In a recent move from her family home in Arkansas to Texas, Brielle’s paternal great-grandmother, affectionately called Bigmama, brought with her a treasure trove of photos. These artifacts, spanning the 1960s into present day, brought Brielle closer to her family’s ancestry and spurred new work in the process. Scanning and digitally retouching some of these photos in Photoshop unveiled a dynamic collaged scene, composed of not only her live editing window but other reference photos, notes and documentation across her laptop. Brielle quickly captured the scene and ended up turning several iterations of these found moments into a series of works titled screens. When asked what makes these digital collages stand out and worthy of saving, Brielle commented that it was all about the dialogue between her on-screen subjects. In one, a historical illustration of an enslaved Black woman nurses a white child just to the left of a YouTube video playing Nikki Giovanni and James Baldwin in conversation, while Lil Kim’s iconic promo shot, complete with feathered robe and leopard print bikini sit just out of frame. Within it, Brielle captures the depictions Black women over the ages, with varying levels of power and autonomy.

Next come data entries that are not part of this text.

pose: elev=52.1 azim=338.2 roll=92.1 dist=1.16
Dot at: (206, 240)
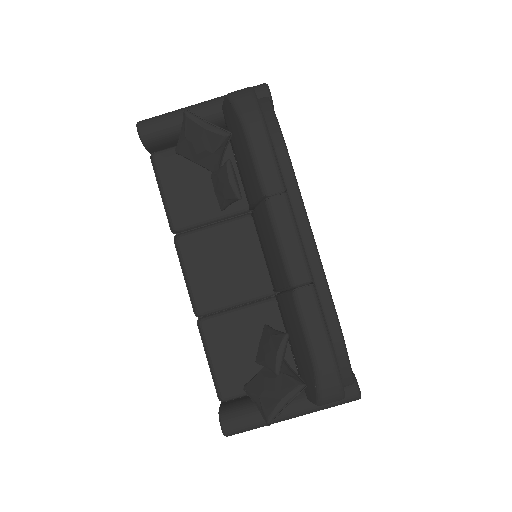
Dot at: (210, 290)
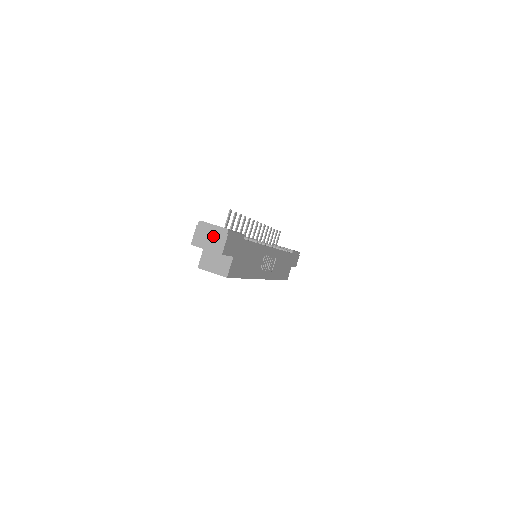
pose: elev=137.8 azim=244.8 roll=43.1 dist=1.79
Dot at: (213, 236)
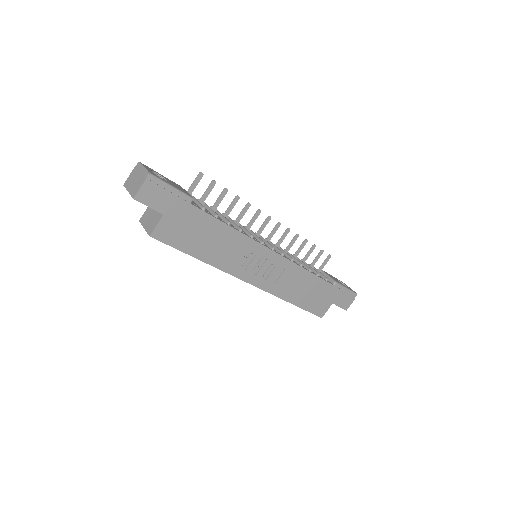
Dot at: (138, 178)
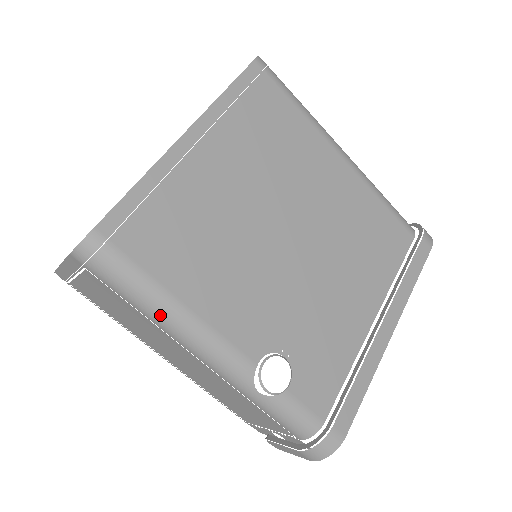
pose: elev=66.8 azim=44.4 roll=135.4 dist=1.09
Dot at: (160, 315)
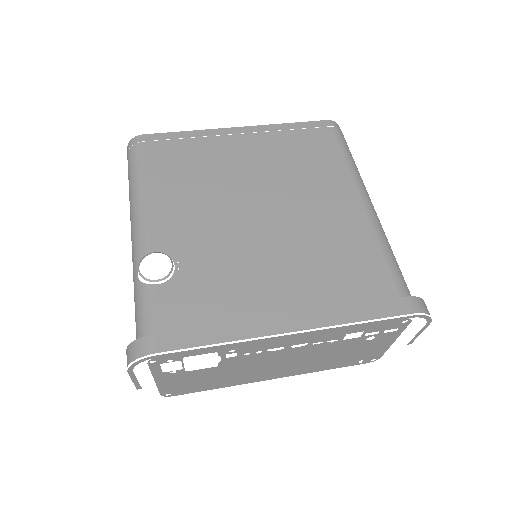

For the Biennial, Brielle took screens and various other digital collages outside of the medium and brought them forward as sculptural installations, made of screen-printed silk and hung by monofilament. Silk not only offered a kind of ethereal movement to the work, allowing it to be more engaging to the audience, but it also anchored the subject matter. “As a Black person, I sleep on a silk pillowcase, I wear a silk bonnet, my grandma wears a silk muumuu. Yes, these works are rooted in technology, but I wanted the opposite presentation,” drawing emphasis to the textures and visuals that embrace the contemporary Black experience.

Brielle plans to graduate from UT Arlington with her MFA next spring and despite COVID-19 dramatically impacting her first year of classes, she states that “now is the perfect time for me to be here.” And after that? Remains to be seen. But Brielle and I share in a frustration that artists feel they need to leave Texas in order to find success. Brielle puts it directly: “You don’t have to look east or west to find truly amazing talent.” Not at all—sometimes, all it takes is spending an hour on Zoom.